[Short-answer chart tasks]
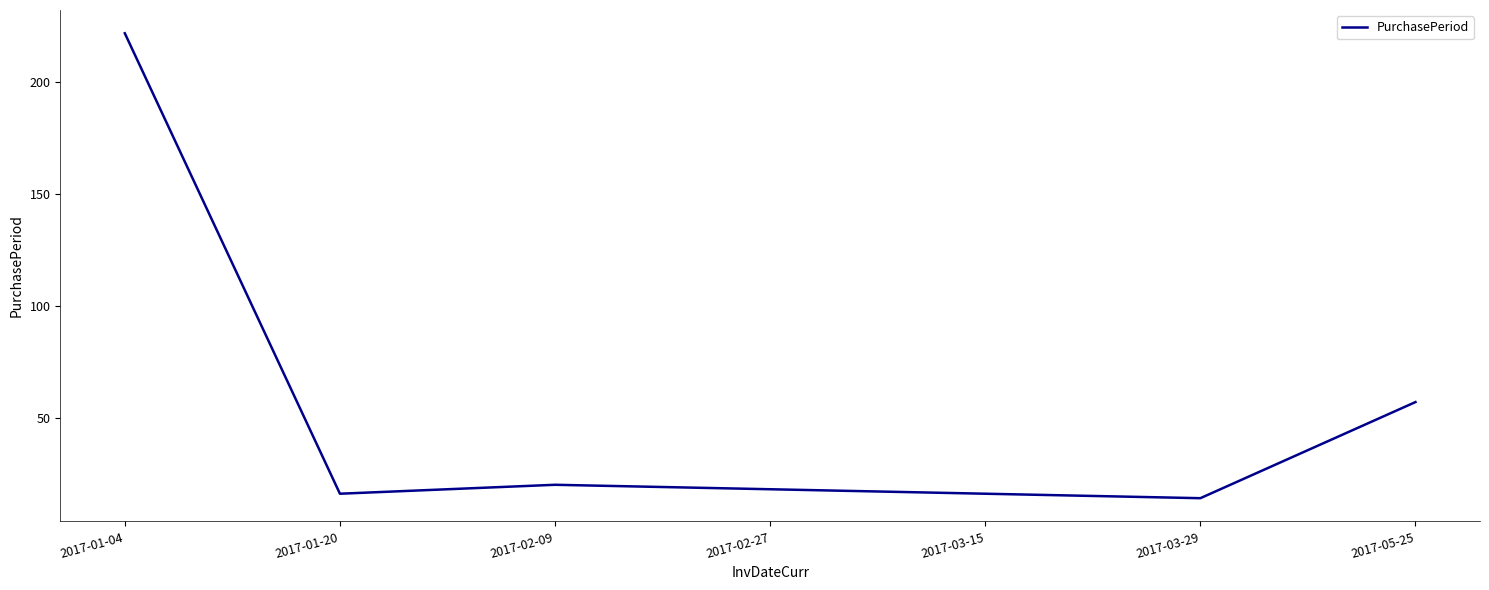

How many lines are shown in the chart?

1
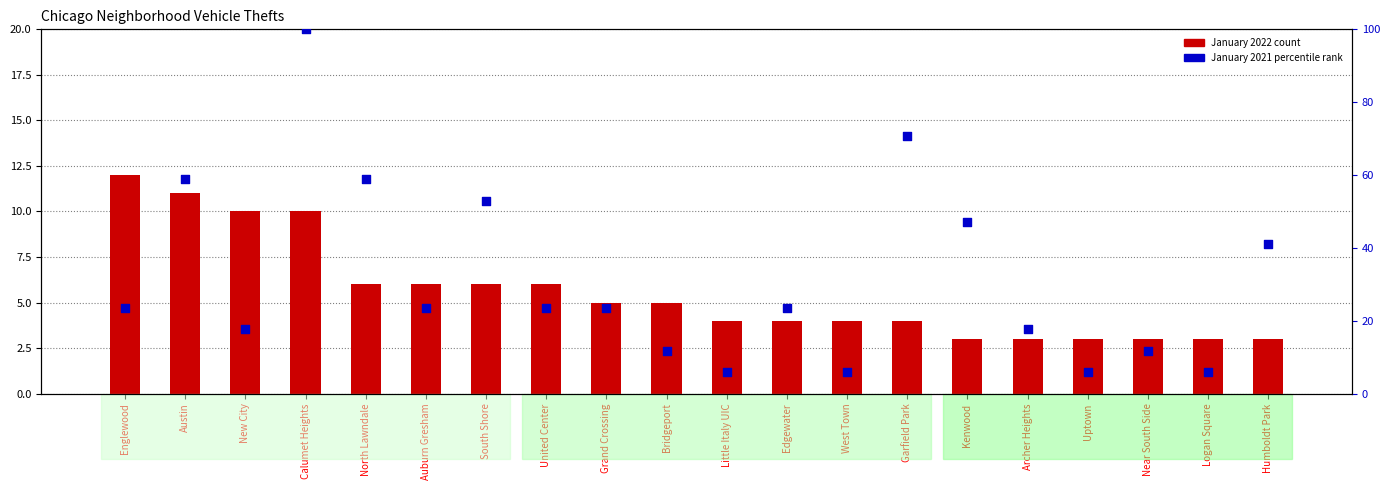

Is the value of January 2021 at North Lawndale greater than the value of January 2022 at Kenwood?

Yes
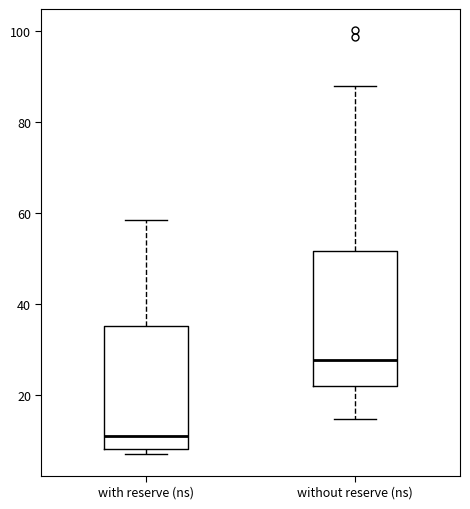

Reading left to right, read every box against the y-axis: the position of its median line, the range the box covers, and the ends of its whiskers. The values are not printed on the chart, so give them approximately, as read against the axis.

with reserve (ns): median 12, box 8 to 36, whiskers 6 to 58
without reserve (ns): median 28, box 22 to 52, whiskers 14 to 88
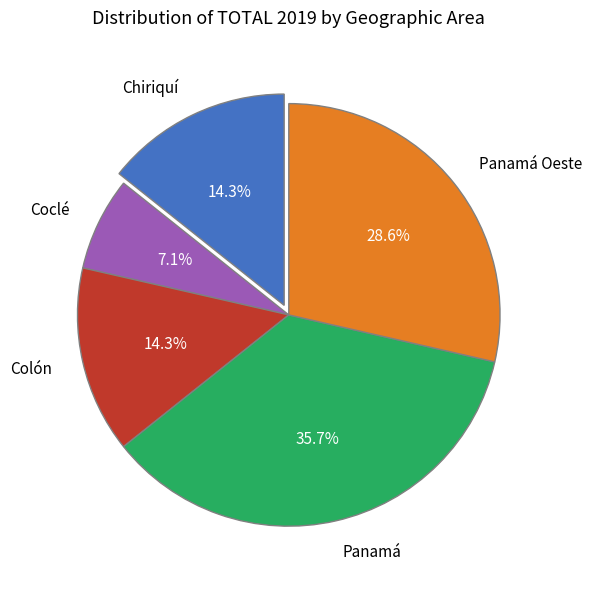

Does Panamá represent more than half of the total?

No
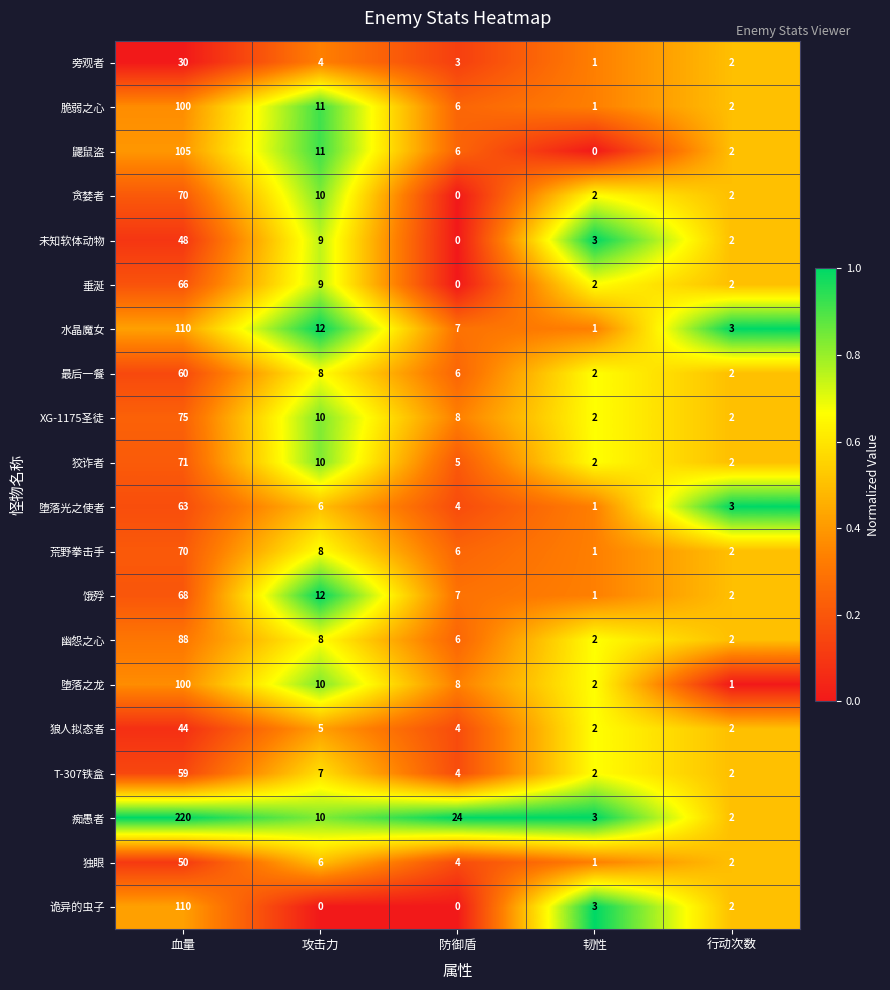

Rank the categories by 堕落之龙 value from highest to lowest.

血量, 攻击力, 防御盾, 韧性, 行动次数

Exercise brief>
Report each line of the data above that contains the string "reserve", copying every such line in full.

Response below>
with reserve (ns): median 12, box 8 to 36, whiskers 6 to 58
without reserve (ns): median 28, box 22 to 52, whiskers 14 to 88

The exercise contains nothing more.